Scientific classification
- Clade: Archaeplastida
- Division: Rhodophyta
- Class: Florideophyceae
- Order: Ceramiales
- Family: Rhodomelaceae
- Genus: Vertebrata
- Species: V. thuyoides
- Binomial name: Vertebrata thuyoides (Harvey) Kuntze

= Vertebrata thuyoides =

- Genus: Vertebrata (alga)
- Species: thuyoides
- Authority: (Harvey) Kuntze

Species of alga

Vertebrata thuyoides (Boergeseniella thuyoides (Harvey in Mackay) Kylin) is a small marine algae in the Division Rhodophyta.

==Description==
Vertebrata thuyoides is a small marine algae growing to 15 cm high in dense tufts of erect branches borne alternately and in one plane. The erect branches have 8 to 10 pericentral cells surrounding the central axis and are all of the same length. The whole plant is corticated, and is attached by rhizoids. It is very similar to Vertebrata fruticulosa.
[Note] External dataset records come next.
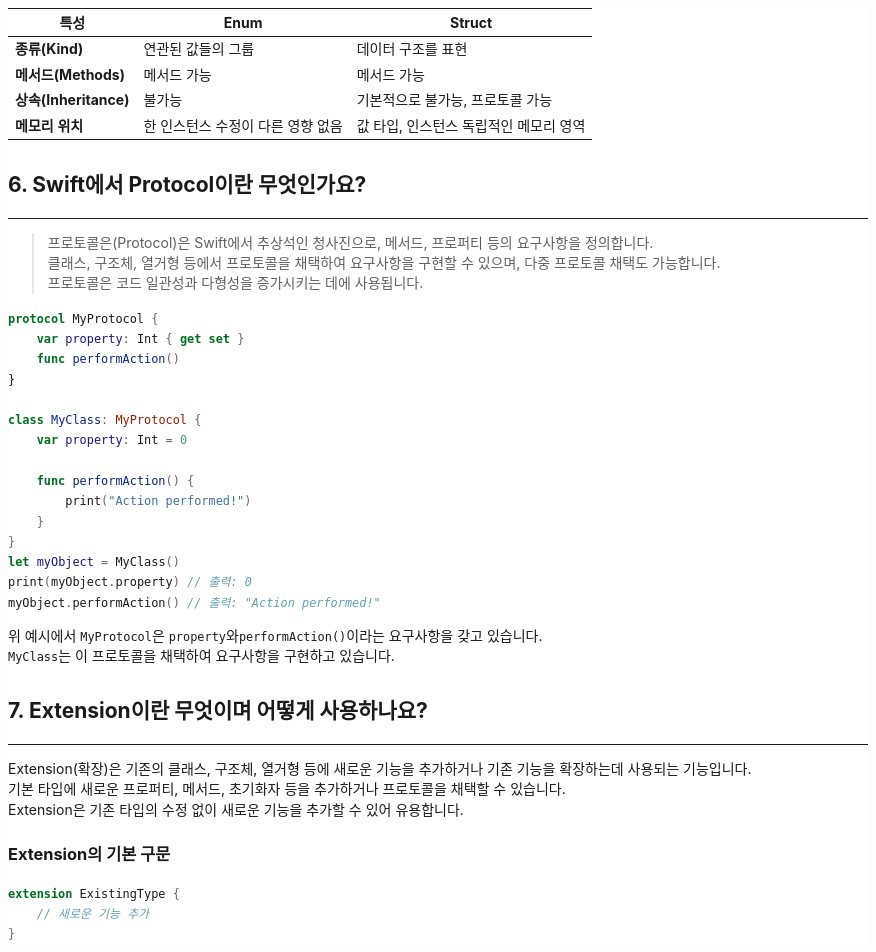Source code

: 
| 특성                  | Enum                       | Struct                        |
|-----------------------|----------------------------|-------------------------------|
| **종류(Kind)**          | 연관된 값들의 그룹          | 데이터 구조를 표현             |
| **메서드(Methods)**    | 메서드 가능                | 메서드 가능                    |
| **상속(Inheritance)**  | 불가능                    | 기본적으로 불가능, 프로토콜 가능 |
| **메모리 위치**         | 한 인스턴스 수정이 다른 영향 없음 | 값 타입, 인스턴스 독립적인 메모리 영역 |



## 6. Swift에서 Protocol이란 무엇인가요?
---
>프로토콜은(Protocol)은 Swift에서 추상석인 청사진으로, 메서드, 프로퍼티 등의 요구사항을 정의합니다.  
클래스, 구조체, 열거형 등에서 프로토콜을 채택하여 요구사항을 구현할 수 있으며, 다중 프로토콜 채택도 가능합니다.  
프로토콜은 코드 일관성과 다형성을 증가시키는 데에 사용됩니다.

``` swift
protocol MyProtocol {
    var property: Int { get set }
    func performAction()
}

class MyClass: MyProtocol {
    var property: Int = 0

    func performAction() {
        print("Action performed!")
    }
}
let myObject = MyClass()
print(myObject.property) // 출력: 0
myObject.performAction() // 출력: "Action performed!"
```
위 예시에서 `MyProtocol`은 `property`와`performAction()`이라는 요구사항을 갖고 있습니다.  
`MyClass`는 이 프로토콜을 채택하여 요구사항을 구현하고 있습니다.



## 7. Extension이란 무엇이며 어떻게 사용하나요?
---
Extension(확장)은 기존의 클래스, 구조체, 열거형 등에 새로운 기능을 추가하거나 기존 기능을 확장하는데 사용되는 기능입니다.  
기본 타입에 새로운 프로퍼티, 메서드, 초기화자 등을 추가하거나 프로토콜을 채택할 수 있습니다.  
Extension은 기존 타입의 수정 없이 새로운 기능을 추가할 수 있어 유용합니다.

### Extension의 기본 구문

``` swift
extension ExistingType {
    // 새로운 기능 추가
}
```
Pterosiphonia complanata is similar but can be distinguished by having 5 pericentral around the central cells of the axes.

==Distribution==
Common in the British Isles on the southern coasts and Orkney. Also recorded from Morocco and the Mediterranean.

==Reproduction==
The sexes are separate. Cystocarps are very small, sessile and borne on the branches. Spermatangial occur in tufts at the apices of the branches and the tetrasporangia occur in the branches in a spiral series.